These days, apartment hunting almost seems as cutthroat as The Hunger Games. To be sure you have everything going for you and to increase your chances of sealing the deal, there are certain things you should have on hand. We're not just talking checks here! From contacts to contracts, these essentials should be in the hands of every apartment seeker when heading to an open house.
- Cover letter: If you're looking to rent in a tough market like San Francisco or Manhattan, be ready to sell yourself with a cover letter. Similar to a job application, a cover letter allows you to introduce yourself and personify your application. This is your opportunity to stand out among other applicants and explain why you want the place to be yours. Although it's important to be professional, don't be afraid to let your personality shine through.
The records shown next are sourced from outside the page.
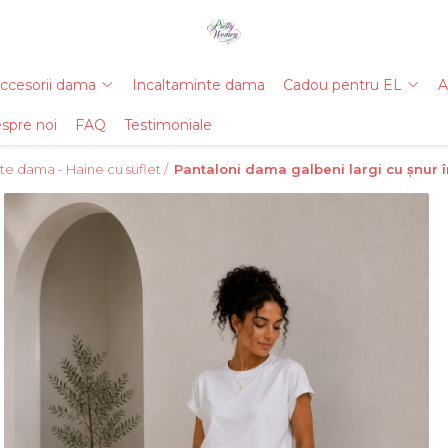
ccesorii dama
Incaltaminte dama
Cadou pentru EL
A
spre noi
FAQ
Testimoniale
e dama - Haine cu suflet /
Pantaloni dama galbeni largi cu șnur în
- Completed apartment application: The secret is out! Don't wait for the leasing agent to hand you the application — instead find it online. You can find the California renter's application here and other versions searching your state. Even if that exact version is not the one the landlord wants, it's a great outline to help you gather all the information you need. Having addresses, phone numbers, and contacts in one place will make it easier come deal time.
- Copy of a photo ID: A photo ID is the best way for an agent to verify your information. Having a copy on hand will make the process faster and show you are prepared. Consider scanning a copy into your computer, too, for email purposes.
- Credit report: Be one step ahead of the landlord by having your own credit report ready to go; you can access a free credit report here. It's likely they will also run a separate report, but this will give them a good gauge of what to expect and if you meet their needs.
- Pay stubs: Have a job? Prove it! Have copies of your last two payments ready to go.
- Your checkbook: This is the most obvious and the most important. A check will be needed to pay for the credit report and the initial "down payment." Sometimes this could mean the first and last months rent, or it could simply be a deposit equal to 50 percent of one month's rent.